## TRECHO DO TEXTO
Não acha que haja alguém inspirador?
É triste dizer algo assim, mas realmente não importa. O sistema está parado. Se a Sears contratasse um grande CEO (diretor executivo), seria igual porque o seu modelo de negócios está acabado. Este é o problema, há que isolar a doença e agir contra ela, mas não está a ser feito. Bolt (Usain) passou oito anos (referindo-se à sua carreira olímpica) e mesmo assim, a modalidade não parou de degradar-se nesse período.
Haverá alguém no futuro capaz de baixar dos 9,58 aos 100 m, 19 aos 200 e saltar mais de nove metros no comprimento?
São coisas diferentes. Alguém vai correr mais rápido, porque acaba sempre por acontecer. Mas a forma como a sociedade mudou, torna a progressão no salto em comprimento mais difícil. A sociedade já não manda os seus filhos trabalharem no duro. Dou um exemplo: os nadadores não pedem uma piscina mais curta, mas a sociedade acaba por a impor a eles. Agora é tornar tudo mais fácil. Quando tens aquela que considero ser a disciplina mais complicada de todo o mundo do desporto e a tua ideia é simplificá-la, como vamos melhorar? Continuo a ouvir as razões pelas quais o salto em comprimento não vai bem, mas ninguém me pergunta, e tudo o que dizem está errado. ‘É que as pessoas preferem outras modalidades, é que as pessoas fazem isto, é que as pessoas fazem o outro’. Olhas a lista de motivos e não tem nada a ver com a realidade. Acredito que a sociedade nos pôs numa posição em que demoraremos muito tempo a ver alguém a saltar mais de nove metros.
Faz algum tempo…
O recorde mundial ao ar livre (8,95 de Mike Powell em Tóquio em 1991) tem 31 anos. O recorde de pista coberta tem 41 (na verdade 38, fixado em 8,79 m pelo próprio Lewis em Nova York em 1984). É revelador. São muitos anos combinados sem tocar nessas marcas, e nem há quem o tente.
Porque é que cada vez menos pessoas dobram a velocidade e os saltos?
Porque é muito difícil. As crianças não querem já, fazer nada difícil. É muito difícil (risos). A cada dois ou três anos, alguém salta acima de 8,50 e as pessoas enlouquecem. Alguém, deu-me uma vez uma lista e perguntou-me quem seria o próximo. Eu saltei 70 vezes acima de 8,53 antes de chegar a 8,87. 70 vezes! Alguém acha que vai saltar uma vez 8,67 e 8,90 na próxima? É assim que somos. O salto em comprimento é uma disciplina na qual, se pode às vezes, ter sorte. Esta é a questão, e a sociedade não está mais projetada para envolver-se em algo que seja duro de verdade. Agora tudo é mais fácil e, em vez disso, o salto é ainda algo difícil. Eu não sei o que dizer, realmente. É frustrante. De todos os eventos, o salto em comprimento é atualmente o pior em termos de performances.
Como se lembra, 34 anos depois, de Seul 88 e do seu duelo com Ben Johnson?
A medalha está no Smithsonian Institute (um complexo de museus e centros de investigação espalhados pelos Estados Unidos para difundir o conhecimento). Está ali para que toda a gente veja. É a história de todos. Quando vês essa medalha, que pensas? Para onde ela te leva? Eu tornei-a pública, como o resto das minhas medalhas, para que elas possam escrever a sua própria história. Para mim, elas fazem parte da jornada da vida. No ensino médio, formas-te, na faculdade, formas-te, na carreira profissional, retiras-te. Isto é tudo.

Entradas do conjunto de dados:
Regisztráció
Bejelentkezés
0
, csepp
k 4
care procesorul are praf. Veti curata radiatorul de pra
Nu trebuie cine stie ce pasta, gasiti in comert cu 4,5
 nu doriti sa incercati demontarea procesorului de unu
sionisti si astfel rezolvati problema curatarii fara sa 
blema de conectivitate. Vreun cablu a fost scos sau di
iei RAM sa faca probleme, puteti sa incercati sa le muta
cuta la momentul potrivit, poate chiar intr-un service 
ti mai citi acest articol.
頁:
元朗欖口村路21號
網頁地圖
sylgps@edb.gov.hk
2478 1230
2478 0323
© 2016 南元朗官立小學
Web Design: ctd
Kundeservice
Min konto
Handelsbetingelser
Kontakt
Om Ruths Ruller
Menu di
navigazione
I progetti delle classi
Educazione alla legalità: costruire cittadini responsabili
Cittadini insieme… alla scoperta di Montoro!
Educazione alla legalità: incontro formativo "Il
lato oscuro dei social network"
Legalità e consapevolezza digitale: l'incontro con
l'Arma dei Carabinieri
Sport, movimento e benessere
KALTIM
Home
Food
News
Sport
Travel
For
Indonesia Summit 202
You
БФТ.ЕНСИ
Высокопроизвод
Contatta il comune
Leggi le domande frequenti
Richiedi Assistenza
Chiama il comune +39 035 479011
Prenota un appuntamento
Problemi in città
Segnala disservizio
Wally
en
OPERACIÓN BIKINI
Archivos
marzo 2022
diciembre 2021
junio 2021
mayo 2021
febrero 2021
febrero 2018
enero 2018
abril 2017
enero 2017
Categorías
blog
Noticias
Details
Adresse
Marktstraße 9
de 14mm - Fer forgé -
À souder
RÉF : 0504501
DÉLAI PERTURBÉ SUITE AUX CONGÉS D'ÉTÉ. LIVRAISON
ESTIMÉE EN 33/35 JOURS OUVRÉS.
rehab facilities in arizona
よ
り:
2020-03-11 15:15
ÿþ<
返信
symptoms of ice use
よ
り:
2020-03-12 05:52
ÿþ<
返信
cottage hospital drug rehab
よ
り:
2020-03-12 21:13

## DETALHES DA TAREFA
Reescreva a parte do trecho que começa com as palavras "É triste dizer" e termina com "metros no comprimento?", trocando "doença" por "enfermidade".

## RESPOSTA AO EXERCÍCIO
É triste dizer algo assim, mas realmente não importa. O sistema está parado. Se a Sears contratasse um grande CEO (diretor executivo), seria igual porque o seu modelo de negócios está acabado. Este é o problema, há que isolar a enfermidade e agir contra ela, mas não está a ser feito. Bolt (Usain) passou oito anos (referindo-se à sua carreira olímpica) e mesmo assim, a modalidade não parou de degradar-se nesse período.
Haverá alguém no futuro capaz de baixar dos 9,58 aos 100 m, 19 aos 200 e saltar mais de nove metros no comprimento?